● **Texto do exercício**:
A chanceler da Alemanha, Angela Merkel, e o presidente da França, François Hollande |
A última cúpula de Bruxelas deixou uma impressão clara: a Alemanha e a França não se entendem. A linguagem corporal da chanceler Angela Merkel e do presidente François Hollande, caminhando juntos por um corredor e movendo a cabeça em claro sinal de desacordo, afugenta para sempre o fantasma do falecido Merkozy. A Alemanha e a França chegaram à cúpula da união bancária sem propostas comuns e a queda de braço terminou com a imposição do critério alemão. “Frau Nein” [Sra. Não] adiou por 12 meses a supervisão dos bancos europeus e, junto com ela, a recapitalização direta das entidades com problemas. Nem uma concessão antes das eleições alemãs de setembro de 2013.
A França, a Itália e a Espanha esperavam ter pronta a união bancária para o dia 1º de janeiro deste ano. Não houve como. Seria esta a ruptura do eixo Paris-Berlim? Não, dizem em ambos os lados do Reno. Na verdade, a relação entre as duas maiores economias da zona do euro tem sido muito tensa desde que Hollande assumiu o poder, depois de ser amplamente menosprezado por Merkel. Mas, embora esteja mais tensa que antes, também está mais aberta e sincera, dizem. E isso, afirmam todas as fontes consultadas, longe de ser ruim, favorece a transparência, o debate e a democracia na União Europeia.
O eurodeputado franco-alemão Daniel Cohn-Bendit, líder dos Verdes e habitual ponte entre os dois países, é um dos que acreditam que hoje a Europa está mais rica e plural do que antes, com a entrada de Hollande e a saída de Sarkozy. “A França procura parceiros como a Itália e a Espanha para romper o ponto de vista unidirecional da Alemanha, e essa é justamente a realidade política da Europa hoje em dia”, comentou Cohn-Bendit para o semanário alemão “Die Zeit”. “Um país não pode decidir tudo junto com outro, como acontecia antes”, adverte. “Agora as decisões são mais globais, têm grandes maiorias por trás”.

● **Dados fornecidos**:
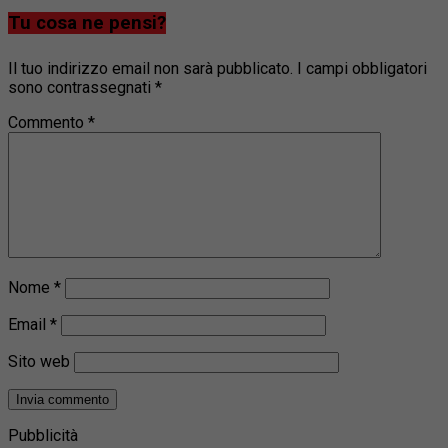
Tu cosa ne pensi?
Il tuo indirizzo email non sarà pubblicato.
I campi obbligatori
sono contrassegnati
*
Commento
*
Nome
*
Email
*
Sito web
Pubblicità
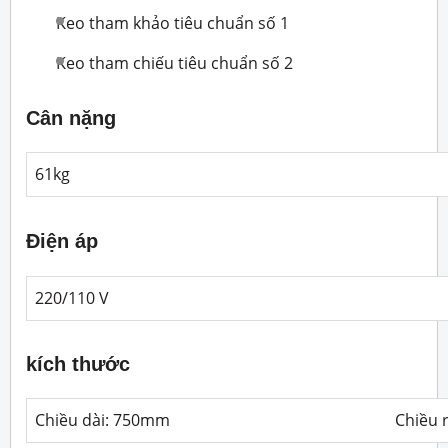
Keo tham khảo tiêu chuẩn số 1
Keo tham chiếu tiêu chuẩn số 2
Cân nặng
61kg
Điện áp
220/110 V
kích thước
Chiều dài: 750mm
Chiều 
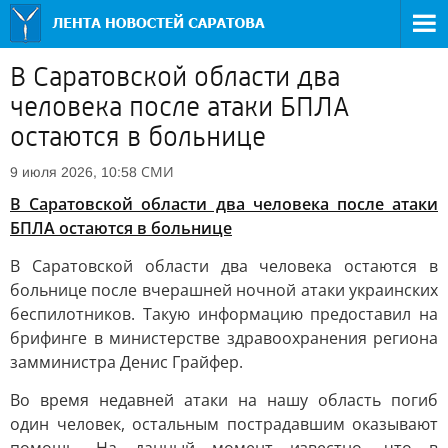
В Саратовской области два
человека после атаки БПЛА
остаются в больнице
СМИ
9 июля 2026, 10:58
В Саратовской области два человека после атаки
БПЛА остаются в больнице
В Саратовской области два человека остаются в
больнице после вчерашней ночной атаки украинских
беспилотников. Такую информацию предоставил на
брифинге в министерстве здравоохранения региона
замминистра Денис Грайфер.
Во время недавней атаки на нашу область погиб
один человек, остальным пострадавшим оказывают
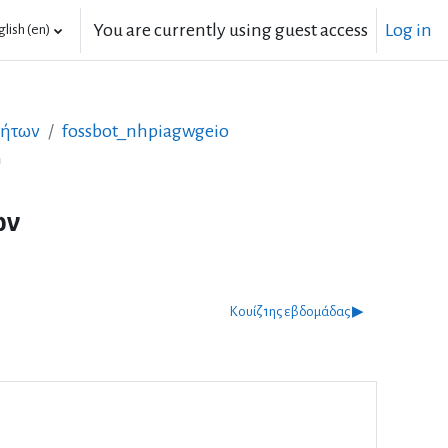
You are currently using guest access
Log in
lish ‎(en)‎
τήτων
fossbot_nhpiagwgeio
υ
ων
Κουίζ 1ης εβδομάδας ▶︎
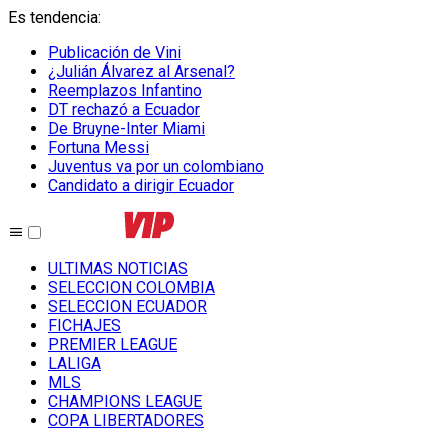
Es tendencia
:
Publicación de Vini
¿Julián Álvarez al Arsenal?
Reemplazos Infantino
DT rechazó a Ecuador
De Bruyne-Inter Miami
Fortuna Messi
Juventus va por un colombiano
Candidato a dirigir Ecuador
ULTIMAS NOTICIAS
SELECCION COLOMBIA
SELECCION ECUADOR
FICHAJES
PREMIER LEAGUE
LALIGA
MLS
CHAMPIONS LEAGUE
COPA LIBERTADORES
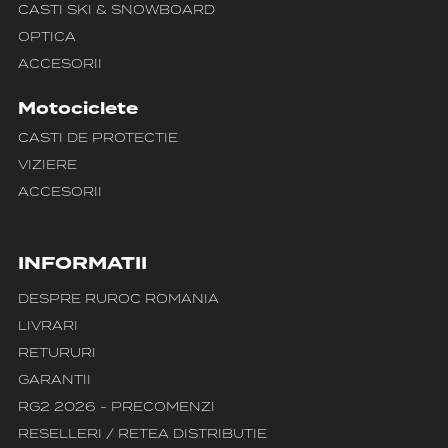
CASTI SKI & SNOWBOARD
OPTICA
ACCESORII
Motociclete
CASTI DE PROTECTIE
VIZIERE
ACCESORII
INFORMATII
DESPRE RUROC ROMANIA
LIVRARI
RETURURI
GARANTII
RG2 2026 - PRECOMENZI
RESELLERI / RETEA DISTRIBUTIE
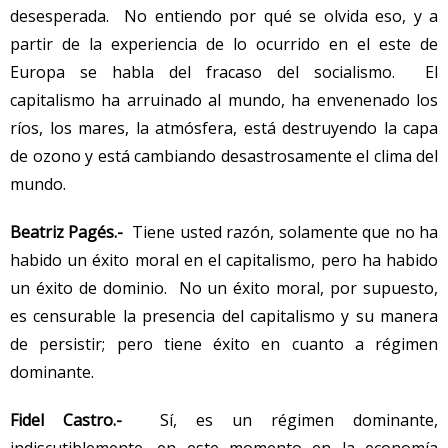
desesperada. No entiendo por qué se olvida eso, y a
partir de la experiencia de lo ocurrido en el este de
Europa se habla del fracaso del socialismo. El
capitalismo ha arruinado al mundo, ha envenenado los
ríos, los mares, la atmósfera, está destruyendo la capa
de ozono y está cambiando desastrosamente el clima del
mundo.
Beatriz Pagés.-
Tiene usted razón, solamente que no ha
habido un éxito moral en el capitalismo, pero ha habido
un éxito de dominio. No un éxito moral, por supuesto,
es censurable la presencia del capitalismo y su manera
de persistir; pero tiene éxito en cuanto a régimen
dominante.
Fidel Castro.-
Sí, es un régimen dominante,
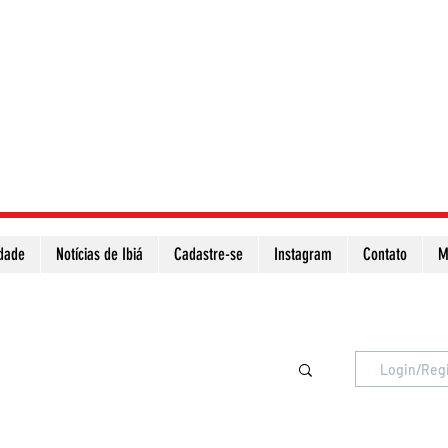
idade
Notícias de Ibiá
Cadastre-se
Instagram
Contato
M
Atualize a página para ver as novas notícias
Login/Reg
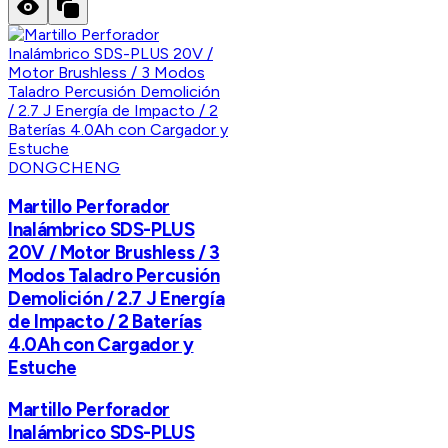
DONGCHENG
Martillo Perforador
Inalámbrico SDS-PLUS
20V / Motor Brushless / 3
Modos Taladro Percusión
Demolición / 2.7 J Energía
de Impacto / 2 Baterías
4.0Ah con Cargador y
Estuche
Martillo Perforador
Inalámbrico SDS-PLUS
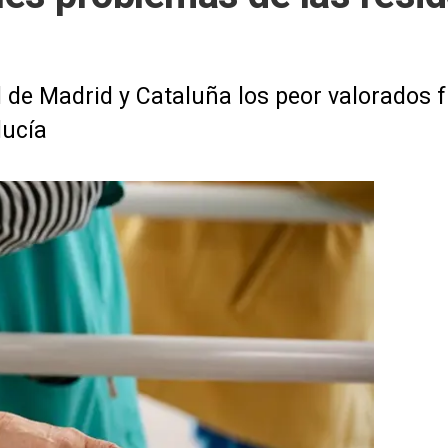
e Madrid y Cataluña los peor valorados fr
lucía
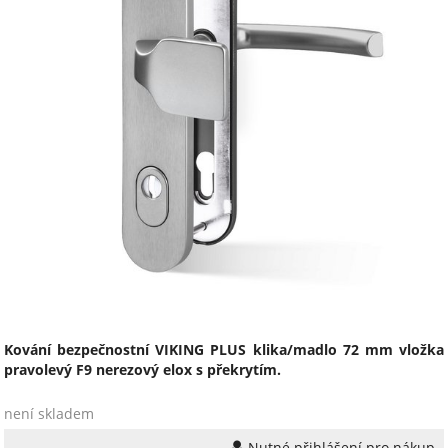
Kování bezpečnostní VIKING PLUS klika/madlo 72 mm vložka
pravolevý F9 nerezový elox s překrytím.
není skladem
Nutné přihlášení pro nákup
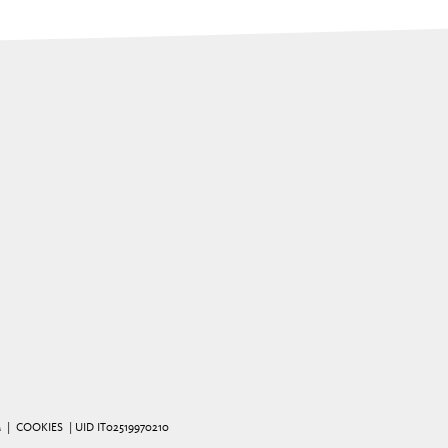
M
|
COOKIES
| UID IT02519970210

● **Instrução 1**:
Redigite fielmente o trecho do texto sobre a relação franco-alemã que começa em "A França, a" e segue até "na União Europeia.".
● **Instrução 2**:
No texto sobre a relação franco-alemã, por quantos meses "Frau Nein" adiou a supervisão dos bancos europeus?

● **Resolução 1**:
A França, a Itália e a Espanha esperavam ter pronta a união bancária para o dia 1º de janeiro deste ano. Não houve como. Seria esta a ruptura do eixo Paris-Berlim? Não, dizem em ambos os lados do Reno. Na verdade, a relação entre as duas maiores economias da zona do euro tem sido muito tensa desde que Hollande assumiu o poder, depois de ser amplamente menosprezado por Merkel. Mas, embora esteja mais tensa que antes, também está mais aberta e sincera, dizem. E isso, afirmam todas as fontes consultadas, longe de ser ruim, favorece a transparência, o debate e a democracia na União Europeia.

● **Resolução 2**:
Por 12 meses.